Work item:
The response should consist of every line below, unchanged.

-----

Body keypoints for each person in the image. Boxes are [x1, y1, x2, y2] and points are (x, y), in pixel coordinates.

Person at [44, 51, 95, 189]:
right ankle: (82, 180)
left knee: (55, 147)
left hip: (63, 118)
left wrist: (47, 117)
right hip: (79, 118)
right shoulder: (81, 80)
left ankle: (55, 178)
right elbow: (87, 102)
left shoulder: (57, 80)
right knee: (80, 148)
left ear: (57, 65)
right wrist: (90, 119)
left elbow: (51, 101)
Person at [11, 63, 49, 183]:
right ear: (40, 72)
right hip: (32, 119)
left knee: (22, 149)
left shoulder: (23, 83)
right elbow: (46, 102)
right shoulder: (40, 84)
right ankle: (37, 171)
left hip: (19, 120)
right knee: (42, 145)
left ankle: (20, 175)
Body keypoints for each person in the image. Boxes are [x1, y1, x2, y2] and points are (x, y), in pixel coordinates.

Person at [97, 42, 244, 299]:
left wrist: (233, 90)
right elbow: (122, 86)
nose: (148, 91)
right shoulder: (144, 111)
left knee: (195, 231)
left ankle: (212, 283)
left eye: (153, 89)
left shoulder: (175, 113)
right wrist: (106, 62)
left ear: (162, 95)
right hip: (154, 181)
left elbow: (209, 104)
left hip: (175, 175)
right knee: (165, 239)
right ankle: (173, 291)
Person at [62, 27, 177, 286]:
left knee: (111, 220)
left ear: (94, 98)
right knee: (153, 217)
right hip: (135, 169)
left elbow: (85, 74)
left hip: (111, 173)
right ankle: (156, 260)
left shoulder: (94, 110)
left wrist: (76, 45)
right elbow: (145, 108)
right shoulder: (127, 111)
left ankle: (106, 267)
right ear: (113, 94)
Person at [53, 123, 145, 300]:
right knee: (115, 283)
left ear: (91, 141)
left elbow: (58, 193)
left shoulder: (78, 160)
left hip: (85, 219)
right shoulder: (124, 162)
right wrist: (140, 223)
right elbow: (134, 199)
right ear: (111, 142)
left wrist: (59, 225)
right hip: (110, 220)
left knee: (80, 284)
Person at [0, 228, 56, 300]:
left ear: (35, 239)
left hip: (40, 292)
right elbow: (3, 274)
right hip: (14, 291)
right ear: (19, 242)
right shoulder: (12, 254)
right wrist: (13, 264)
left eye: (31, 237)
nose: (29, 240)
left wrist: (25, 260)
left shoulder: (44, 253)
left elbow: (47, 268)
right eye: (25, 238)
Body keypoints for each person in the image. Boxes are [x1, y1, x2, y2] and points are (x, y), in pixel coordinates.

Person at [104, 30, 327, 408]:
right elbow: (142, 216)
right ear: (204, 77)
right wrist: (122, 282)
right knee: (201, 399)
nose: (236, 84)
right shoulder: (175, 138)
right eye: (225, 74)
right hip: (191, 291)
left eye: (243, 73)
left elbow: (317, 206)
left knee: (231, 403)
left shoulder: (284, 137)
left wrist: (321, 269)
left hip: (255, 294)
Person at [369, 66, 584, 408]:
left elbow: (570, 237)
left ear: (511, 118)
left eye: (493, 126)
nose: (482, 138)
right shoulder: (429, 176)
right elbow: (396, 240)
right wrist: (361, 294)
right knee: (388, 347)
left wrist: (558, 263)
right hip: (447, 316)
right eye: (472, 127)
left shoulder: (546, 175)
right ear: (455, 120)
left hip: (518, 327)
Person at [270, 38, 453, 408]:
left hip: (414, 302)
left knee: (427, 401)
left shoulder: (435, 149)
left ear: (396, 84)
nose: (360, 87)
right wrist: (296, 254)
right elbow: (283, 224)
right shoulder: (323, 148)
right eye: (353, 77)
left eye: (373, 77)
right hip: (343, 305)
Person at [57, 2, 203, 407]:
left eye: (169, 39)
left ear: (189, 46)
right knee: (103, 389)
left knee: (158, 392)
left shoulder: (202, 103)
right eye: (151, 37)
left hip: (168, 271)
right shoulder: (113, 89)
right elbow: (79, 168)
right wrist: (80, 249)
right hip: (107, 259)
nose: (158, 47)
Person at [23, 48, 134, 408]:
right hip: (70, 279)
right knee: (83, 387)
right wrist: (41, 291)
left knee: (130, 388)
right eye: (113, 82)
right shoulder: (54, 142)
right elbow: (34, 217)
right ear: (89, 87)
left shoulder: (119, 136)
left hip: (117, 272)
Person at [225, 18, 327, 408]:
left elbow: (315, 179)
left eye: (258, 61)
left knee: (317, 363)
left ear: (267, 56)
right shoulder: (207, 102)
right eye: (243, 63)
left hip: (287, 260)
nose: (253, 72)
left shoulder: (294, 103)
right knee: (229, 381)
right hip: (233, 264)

-----

Written answer:
Body keypoints for each person in the image. Boxes are [x1, y1, x2, y2] and points are (x, y), in pixel coordinates.

Person at [44, 51, 95, 189]:
right ankle: (82, 180)
left knee: (55, 147)
left hip: (63, 118)
left wrist: (47, 117)
right hip: (79, 118)
right shoulder: (81, 80)
left ankle: (55, 178)
right elbow: (87, 102)
left shoulder: (57, 80)
right knee: (80, 148)
left ear: (57, 65)
right wrist: (90, 119)
left elbow: (51, 101)
Person at [11, 63, 49, 183]:
right ear: (40, 72)
right hip: (32, 119)
left knee: (22, 149)
left shoulder: (23, 83)
right elbow: (46, 102)
right shoulder: (40, 84)
right ankle: (37, 171)
left hip: (19, 120)
right knee: (42, 145)
left ankle: (20, 175)
Body keypoints for each person in the image. Boxes are [x1, y1, x2, y2] and points are (x, y), in pixel coordinates.

Person at [97, 42, 244, 299]:
left wrist: (233, 90)
right elbow: (122, 86)
nose: (148, 91)
right shoulder: (144, 111)
left knee: (195, 231)
left ankle: (212, 283)
left eye: (153, 89)
left shoulder: (175, 113)
right wrist: (106, 62)
left ear: (162, 95)
right hip: (154, 181)
left elbow: (209, 104)
left hip: (175, 175)
right knee: (165, 239)
right ankle: (173, 291)
Person at [62, 27, 177, 286]:
left knee: (111, 220)
left ear: (94, 98)
right knee: (153, 217)
right hip: (135, 169)
left elbow: (85, 74)
left hip: (111, 173)
right ankle: (156, 260)
left shoulder: (94, 110)
left wrist: (76, 45)
right elbow: (145, 108)
right shoulder: (127, 111)
left ankle: (106, 267)
right ear: (113, 94)
Person at [53, 123, 145, 300]:
right knee: (115, 283)
left ear: (91, 141)
left elbow: (58, 193)
left shoulder: (78, 160)
left hip: (85, 219)
right shoulder: (124, 162)
right wrist: (140, 223)
right elbow: (134, 199)
right ear: (111, 142)
left wrist: (59, 225)
right hip: (110, 220)
left knee: (80, 284)
Person at [0, 228, 56, 300]:
left ear: (35, 239)
left hip: (40, 292)
right elbow: (3, 274)
right hip: (14, 291)
right ear: (19, 242)
right shoulder: (12, 254)
right wrist: (13, 264)
left eye: (31, 237)
nose: (29, 240)
left wrist: (25, 260)
left shoulder: (44, 253)
left elbow: (47, 268)
right eye: (25, 238)
Body keypoints for each person in the image. Boxes are [x1, y1, x2, y2] and points are (x, y), in pixel coordinates.

Person at [104, 30, 327, 408]:
right elbow: (142, 216)
right ear: (204, 77)
right wrist: (122, 282)
right knee: (201, 399)
nose: (236, 84)
right shoulder: (175, 138)
right eye: (225, 74)
right hip: (191, 291)
left eye: (243, 73)
left elbow: (317, 206)
left knee: (231, 403)
left shoulder: (284, 137)
left wrist: (321, 269)
left hip: (255, 294)
Person at [369, 66, 584, 408]:
left elbow: (570, 237)
left ear: (511, 118)
left eye: (493, 126)
nose: (482, 138)
right shoulder: (429, 176)
right elbow: (396, 240)
right wrist: (361, 294)
right knee: (388, 347)
left wrist: (558, 263)
right hip: (447, 316)
right eye: (472, 127)
left shoulder: (546, 175)
right ear: (455, 120)
left hip: (518, 327)
Person at [270, 38, 453, 408]:
left hip: (414, 302)
left knee: (427, 401)
left shoulder: (435, 149)
left ear: (396, 84)
nose: (360, 87)
right wrist: (296, 254)
right elbow: (283, 224)
right shoulder: (323, 148)
right eye: (353, 77)
left eye: (373, 77)
right hip: (343, 305)
Person at [57, 2, 203, 407]:
left eye: (169, 39)
left ear: (189, 46)
right knee: (103, 389)
left knee: (158, 392)
left shoulder: (202, 103)
right eye: (151, 37)
left hip: (168, 271)
right shoulder: (113, 89)
right elbow: (79, 168)
right wrist: (80, 249)
right hip: (107, 259)
nose: (158, 47)
Person at [23, 48, 134, 408]:
right hip: (70, 279)
right knee: (83, 387)
right wrist: (41, 291)
left knee: (130, 388)
right eye: (113, 82)
right shoulder: (54, 142)
right elbow: (34, 217)
right ear: (89, 87)
left shoulder: (119, 136)
left hip: (117, 272)
Person at [225, 18, 327, 408]:
left elbow: (315, 179)
left eye: (258, 61)
left knee: (317, 363)
left ear: (267, 56)
right shoulder: (207, 102)
right eye: (243, 63)
left hip: (287, 260)
nose: (253, 72)
left shoulder: (294, 103)
right knee: (229, 381)
right hip: (233, 264)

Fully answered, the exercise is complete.